Fine to enterHandle with care
Email and report draftsCustomer personal data (names, contact details, ID numbers)
General work materialsUndisclosed financial or contract information
Public market dataPasswords, API keys
Internal meeting summariesDocuments related to legal disputes

CAUTION — When you must handle sensitive data

If a task involves personal data — say, organizing a customer list — replace names with "Customer A, Customer B" and contact details with "***" before the work, then restore them afterward (pseudonymization). Claude can even do the substitution itself: run the replacement on the local file and let it work only on the substituted copy.

How to think about turning repeated work into skills

Part 2 called skills "recipes." So which tasks deserve a recipe? Three criteria:

  1. Do you do it at least twice a month? Work that doesn't repeat isn't worth a skill
  2. Is the procedure reasonably fixed? Work requiring entirely fresh judgment each time fits conversation better than a skill
  3. Can you articulate the quality bar? If you can explain "it's done well when it looks like this," it can become a recipe

Found a task that fits all three? The build order is simple.

01

Do it well once, conversationally

Don't design the skill first. Just delegate the task in conversation and refine with feedback until you like the result.

02

Freeze the good moment

The instant the output satisfies you, say: "Turn exactly what you just did into a skill I can reuse."

03

Refine in the next real use

Next time the task comes up, call the skill; if anything falls short, say "fix this part of the skill." Two or three rounds and the recipe fits your hand.

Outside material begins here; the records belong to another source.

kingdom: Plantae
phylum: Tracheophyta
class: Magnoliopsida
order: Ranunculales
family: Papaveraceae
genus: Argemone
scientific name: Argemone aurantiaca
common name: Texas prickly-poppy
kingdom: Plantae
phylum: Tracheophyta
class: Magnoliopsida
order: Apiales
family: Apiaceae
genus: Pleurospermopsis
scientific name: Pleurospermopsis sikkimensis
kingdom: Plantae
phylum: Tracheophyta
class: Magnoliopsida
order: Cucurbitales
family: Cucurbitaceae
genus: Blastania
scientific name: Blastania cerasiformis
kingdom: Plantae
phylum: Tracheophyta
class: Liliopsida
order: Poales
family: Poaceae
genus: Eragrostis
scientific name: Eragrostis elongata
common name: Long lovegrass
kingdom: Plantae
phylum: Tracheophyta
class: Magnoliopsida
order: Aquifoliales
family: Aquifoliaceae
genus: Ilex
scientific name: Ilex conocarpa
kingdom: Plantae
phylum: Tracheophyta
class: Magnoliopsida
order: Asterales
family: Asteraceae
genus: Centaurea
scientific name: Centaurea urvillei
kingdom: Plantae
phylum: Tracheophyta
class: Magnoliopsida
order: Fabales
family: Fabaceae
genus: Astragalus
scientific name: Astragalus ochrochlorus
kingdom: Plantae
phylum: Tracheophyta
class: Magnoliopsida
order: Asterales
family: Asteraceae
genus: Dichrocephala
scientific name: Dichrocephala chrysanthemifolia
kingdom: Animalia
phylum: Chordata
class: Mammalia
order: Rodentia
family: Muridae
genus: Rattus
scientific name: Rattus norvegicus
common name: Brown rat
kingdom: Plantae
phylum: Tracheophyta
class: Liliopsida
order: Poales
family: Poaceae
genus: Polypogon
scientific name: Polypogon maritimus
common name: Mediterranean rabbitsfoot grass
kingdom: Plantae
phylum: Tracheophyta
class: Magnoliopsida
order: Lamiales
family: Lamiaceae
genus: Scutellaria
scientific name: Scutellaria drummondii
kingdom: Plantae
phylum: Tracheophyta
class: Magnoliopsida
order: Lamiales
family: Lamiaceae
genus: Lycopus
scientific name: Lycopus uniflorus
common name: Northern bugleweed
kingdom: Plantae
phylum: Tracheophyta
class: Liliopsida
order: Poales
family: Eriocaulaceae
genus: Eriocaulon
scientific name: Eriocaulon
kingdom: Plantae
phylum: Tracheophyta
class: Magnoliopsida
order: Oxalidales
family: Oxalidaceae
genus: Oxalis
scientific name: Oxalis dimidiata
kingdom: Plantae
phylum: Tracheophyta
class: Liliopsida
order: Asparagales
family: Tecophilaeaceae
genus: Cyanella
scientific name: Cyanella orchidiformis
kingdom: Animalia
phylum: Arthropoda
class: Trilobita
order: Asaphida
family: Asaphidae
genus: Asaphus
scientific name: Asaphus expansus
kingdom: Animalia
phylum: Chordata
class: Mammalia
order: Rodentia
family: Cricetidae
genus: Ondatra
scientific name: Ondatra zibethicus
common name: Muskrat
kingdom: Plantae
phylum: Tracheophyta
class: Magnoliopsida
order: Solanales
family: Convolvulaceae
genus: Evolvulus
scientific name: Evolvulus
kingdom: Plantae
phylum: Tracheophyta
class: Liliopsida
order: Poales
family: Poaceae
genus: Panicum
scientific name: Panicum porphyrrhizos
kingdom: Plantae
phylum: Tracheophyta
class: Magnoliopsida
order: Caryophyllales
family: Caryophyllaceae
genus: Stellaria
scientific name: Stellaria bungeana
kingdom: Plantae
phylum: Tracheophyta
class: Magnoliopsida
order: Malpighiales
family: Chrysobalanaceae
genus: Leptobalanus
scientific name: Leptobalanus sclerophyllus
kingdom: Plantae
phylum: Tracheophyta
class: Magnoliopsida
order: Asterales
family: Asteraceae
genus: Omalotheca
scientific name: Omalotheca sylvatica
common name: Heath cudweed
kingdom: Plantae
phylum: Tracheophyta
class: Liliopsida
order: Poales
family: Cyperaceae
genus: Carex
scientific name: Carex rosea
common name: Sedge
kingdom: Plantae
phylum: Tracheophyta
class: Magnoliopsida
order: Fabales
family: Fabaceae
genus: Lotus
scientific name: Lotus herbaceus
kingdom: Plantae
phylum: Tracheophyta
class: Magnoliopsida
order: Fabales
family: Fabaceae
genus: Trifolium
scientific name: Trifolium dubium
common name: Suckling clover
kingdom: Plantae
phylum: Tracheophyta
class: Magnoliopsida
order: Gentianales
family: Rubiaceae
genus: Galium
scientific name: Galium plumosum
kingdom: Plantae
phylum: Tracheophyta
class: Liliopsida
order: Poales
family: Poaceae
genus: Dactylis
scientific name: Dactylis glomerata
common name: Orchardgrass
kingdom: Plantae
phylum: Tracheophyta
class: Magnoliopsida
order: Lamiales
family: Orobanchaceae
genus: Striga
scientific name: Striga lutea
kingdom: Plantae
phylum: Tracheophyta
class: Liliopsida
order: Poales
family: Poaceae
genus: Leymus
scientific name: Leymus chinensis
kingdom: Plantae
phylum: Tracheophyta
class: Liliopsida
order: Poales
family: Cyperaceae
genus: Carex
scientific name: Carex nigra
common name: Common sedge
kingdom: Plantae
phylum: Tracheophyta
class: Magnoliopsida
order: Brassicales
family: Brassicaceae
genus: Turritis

Two real-world workflow examples

Here's how the principles above combine in practice, using two common tasks.

Example 1: Meeting notes

Turning a recording transcript or raw notes into organized meeting minutes.

01

Put the source in your folder

Drop the transcript or handwritten notes into the work folder. If attendee information is sensitive, pseudonymize at this step.

02

Instruct with a specified format

"Turn this transcript into meeting minutes. Don't list chronologically — reorganize by topic, and for each topic: discussion → decisions → action items (owner, deadline). Mark anything not actually decided as 'proposal'."

03

Have it verified

"Cross-check whether anything in the minutes was added that isn't in the transcript. Also check whether anything recorded as a decision was actually left unresolved."

04

Freeze it as a skill

Once you like the format, say "turn this minutes format into a skill" — and from then on, one /minutes command repeats the same quality.

Example 2: Competitor monitoring

Semi-automating a weekly research routine.

01

Define the watch list in a document

Write the competitor list, the items to check (new products, price changes, job postings, press releases), and the output format into one file. This document becomes the standing brief for every weekly run.

02

Run the first pass conversationally

"Research according to this document's criteria. Summarize per company as 'changed / no change' first, then detail only the ones that changed. Attach a source link to every item."

03

Verify the sources

"Check each source link one by one — does it actually contain the claim attributed to it?" Skip this step in research work and plausible misinformation ends up in your report.

04

Make it a skill and call it weekly

Once the output format settles, freeze it as a skill and call it the same day every week. Hand it last week's result file and say "highlight only what changed since last week" to get a comparison report.

Wrapping up the series

CHECK — Part 3 in five points

  1. Make instructions specific along four axes — purpose, scope, format, example — as if delegating to a smart new hire
  2. One line — "ask me first if anything is unclear" — prevents off-target guessing
  3. Numbers and facts get a second pass with verification magic words — important ones in a fresh session
  4. Personal and confidential data: don't enter it, or pseudonymize first
  5. Repeats twice a month + fixed procedure + articulable quality bar = a task worth turning into a skill

That covers principles (part 1), the tool (part 2), and the craft (part 3). What remains is applying it to real work, one task at a time. Start small — any task you repeated even once today is the best starting point.